Par contre, malheureusement pour elle, lors de l’audition de la requête, certains cocontractants se manifestent en s’opposant à une partie de l’ordonnance demandée par FNX quant aux contrats. Pour ceux qui font objection, le libellé spécifique de l’ordonnance que cherche à obtenir FNX s’avère inacceptable puisqu’il aurait pour effet de les empêcher de se prévaloir du droit d’exercer compensation (contre FSX) quant à la responsabilité de Groupe SM face au passé. Selon eux, l’ordonnance qui sera rendue ne devrait pas les priver de la possibilité d’adresser de réclamations à FNX pour des défauts préalables, une fois les contrats transférés ; le transfert des ententes visées doit s’accompagner d’un transfert de la responsabilité afférente déjà imputée à Groupe SM.

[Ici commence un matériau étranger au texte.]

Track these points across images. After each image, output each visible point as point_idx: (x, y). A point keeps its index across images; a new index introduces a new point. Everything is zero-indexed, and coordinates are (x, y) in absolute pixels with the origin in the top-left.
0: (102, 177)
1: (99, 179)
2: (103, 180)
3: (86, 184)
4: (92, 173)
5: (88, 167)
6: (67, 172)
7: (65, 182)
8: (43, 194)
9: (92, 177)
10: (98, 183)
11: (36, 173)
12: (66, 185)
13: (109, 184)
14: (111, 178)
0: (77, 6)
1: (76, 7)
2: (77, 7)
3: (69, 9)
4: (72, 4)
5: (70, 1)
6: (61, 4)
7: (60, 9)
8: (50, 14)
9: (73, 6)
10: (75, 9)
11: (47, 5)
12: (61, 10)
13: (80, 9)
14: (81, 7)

Toujours selon eux, un tribunal qui transfère un contrat en vertu de l’article 11.3 de la Loi sur les arrangements ne devrait pas permettre à un cessionnaire d’obtenir l’avantage (l’actif) que constitue ce contrat, sans aussi lui transférer l’ensemble des obligations et de la responsabilité (le passif) qu’il emporte. La question se pose donc : quand un tribunal émet une ordonnance effectuant la cession d’un contrat à un cessionnaire dans le cadre d’une procédure en vertu de la Loi sur les arrangements, toutes les obligations du cédant doivent-elles aussi nécessairement suivre ? Comme l’article 11.3 précise que le juge décidant quant à une telle ordonnance peut ordonner le transfert des « droits et obligations de la compagnie découlant du contrat », peut-on vraiment choisir de bénéficier des droits sans pour autant écoper de toutes les obligations aussi ? La question se pose.

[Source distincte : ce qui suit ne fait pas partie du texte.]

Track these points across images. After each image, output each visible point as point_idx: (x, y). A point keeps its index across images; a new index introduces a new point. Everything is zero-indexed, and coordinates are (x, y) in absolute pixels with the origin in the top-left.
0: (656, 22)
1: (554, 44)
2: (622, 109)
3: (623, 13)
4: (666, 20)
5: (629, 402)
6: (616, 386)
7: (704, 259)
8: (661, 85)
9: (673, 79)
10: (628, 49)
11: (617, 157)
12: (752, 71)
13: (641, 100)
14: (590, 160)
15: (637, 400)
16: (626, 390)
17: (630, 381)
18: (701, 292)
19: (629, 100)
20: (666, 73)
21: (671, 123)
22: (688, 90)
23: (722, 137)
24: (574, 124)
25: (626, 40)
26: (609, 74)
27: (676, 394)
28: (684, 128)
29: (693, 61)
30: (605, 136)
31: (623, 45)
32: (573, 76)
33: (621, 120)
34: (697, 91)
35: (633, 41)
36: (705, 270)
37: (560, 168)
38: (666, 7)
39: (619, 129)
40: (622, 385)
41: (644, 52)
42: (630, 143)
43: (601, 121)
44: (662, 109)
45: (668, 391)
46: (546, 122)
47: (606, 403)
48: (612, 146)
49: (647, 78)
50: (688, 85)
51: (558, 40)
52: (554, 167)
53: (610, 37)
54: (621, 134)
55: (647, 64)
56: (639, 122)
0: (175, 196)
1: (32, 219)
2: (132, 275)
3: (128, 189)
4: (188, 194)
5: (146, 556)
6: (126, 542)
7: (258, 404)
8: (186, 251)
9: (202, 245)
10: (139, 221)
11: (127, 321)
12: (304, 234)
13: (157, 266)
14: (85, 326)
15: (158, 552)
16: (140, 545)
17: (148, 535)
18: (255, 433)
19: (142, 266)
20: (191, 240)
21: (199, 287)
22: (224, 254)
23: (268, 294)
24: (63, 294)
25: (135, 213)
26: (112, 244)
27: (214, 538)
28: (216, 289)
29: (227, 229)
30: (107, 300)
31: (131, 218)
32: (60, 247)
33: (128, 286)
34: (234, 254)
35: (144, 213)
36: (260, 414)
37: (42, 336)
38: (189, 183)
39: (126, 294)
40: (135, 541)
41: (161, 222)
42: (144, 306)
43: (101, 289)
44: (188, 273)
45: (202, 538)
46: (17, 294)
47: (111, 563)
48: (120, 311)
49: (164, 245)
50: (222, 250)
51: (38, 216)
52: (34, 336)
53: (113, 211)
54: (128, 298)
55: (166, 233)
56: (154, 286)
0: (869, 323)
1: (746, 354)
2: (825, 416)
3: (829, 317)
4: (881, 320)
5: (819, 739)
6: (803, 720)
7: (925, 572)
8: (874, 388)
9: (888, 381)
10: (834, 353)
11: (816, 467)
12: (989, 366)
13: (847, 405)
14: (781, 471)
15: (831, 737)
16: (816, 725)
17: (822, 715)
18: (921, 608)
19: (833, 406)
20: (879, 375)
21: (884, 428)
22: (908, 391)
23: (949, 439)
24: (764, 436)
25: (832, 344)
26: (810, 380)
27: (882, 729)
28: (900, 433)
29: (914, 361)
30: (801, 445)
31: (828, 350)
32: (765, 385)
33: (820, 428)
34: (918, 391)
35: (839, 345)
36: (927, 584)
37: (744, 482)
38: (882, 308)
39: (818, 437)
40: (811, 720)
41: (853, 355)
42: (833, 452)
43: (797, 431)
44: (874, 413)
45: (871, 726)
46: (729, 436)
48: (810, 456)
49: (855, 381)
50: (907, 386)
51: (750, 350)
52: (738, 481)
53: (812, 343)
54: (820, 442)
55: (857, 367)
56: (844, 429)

Pour y répondre, le tribunal commence par préciser que le dossier remplit bien les exigences de l’article 11.3 de la Loi sur les arrangements et que la cession de ces contrats à FNX permettra vraisemblablement de protéger plusieurs centaines d’emplois. Forte de la discrétion qu’accorde la loi au juge en matière d’arrangements, la juge estime ici que, dans les circonstances, le paragraphe demandé par FNX (prohibant l’exercice du droit à la compensation des cocontractants) se révèle équitable et raisonnable. Il est logique ici d’acquiescer à la demande de FNX, particulièrement compte tenu du fait que l’audition a démontré l’existence de réclamations potentielles de la part des cocontractants dont on ne pouvait établir l’ampleur.
Par conséquent, le juge de la C.S. détermine alors que la responsabilité de FNX ne débutera qu’à compter de la date de sa prise de contrôle des contrats. La décision réitère d’ailleurs, en plus de prendre en considération les emplois en jeu, que l’ordonnance ainsi rendue permettra d’éviter un résultat illogique, en forçant l’interruption de tous les travaux en cours en vertu des contrats, pendant que FNX va en appel d’offres pour récupérer ce travail. En de telles circonstances, une ordonnance empêchant les cocontractants de s’adresser au cessionnaire pour les défauts du passé (du cédant) sera appropriée. Bien qu’empêcher des parties d’exercer leur droit à la compensation déroge au droit civil, le contexte particulier qu’implique la Loi sur les arrangements le justifie.
C’est donc confirmé, en certaines circonstances, on peut demander au tribunal de transférer certains contrats (dans le cadre d’un arrangement avec les créanciers), sans pour autant devoir assumer la totalité des obligations et des pénalités relativement aux défauts passés du cédant. Bien qu’une partie des motifs de la juge Corriveau dépende des faits de l’espèce, le droit québécois (à la discrétion du juge) le permet. Même si cela ne fonctionnera sans doute pas chaque fois, la possibilité existe désormais, plus de doute.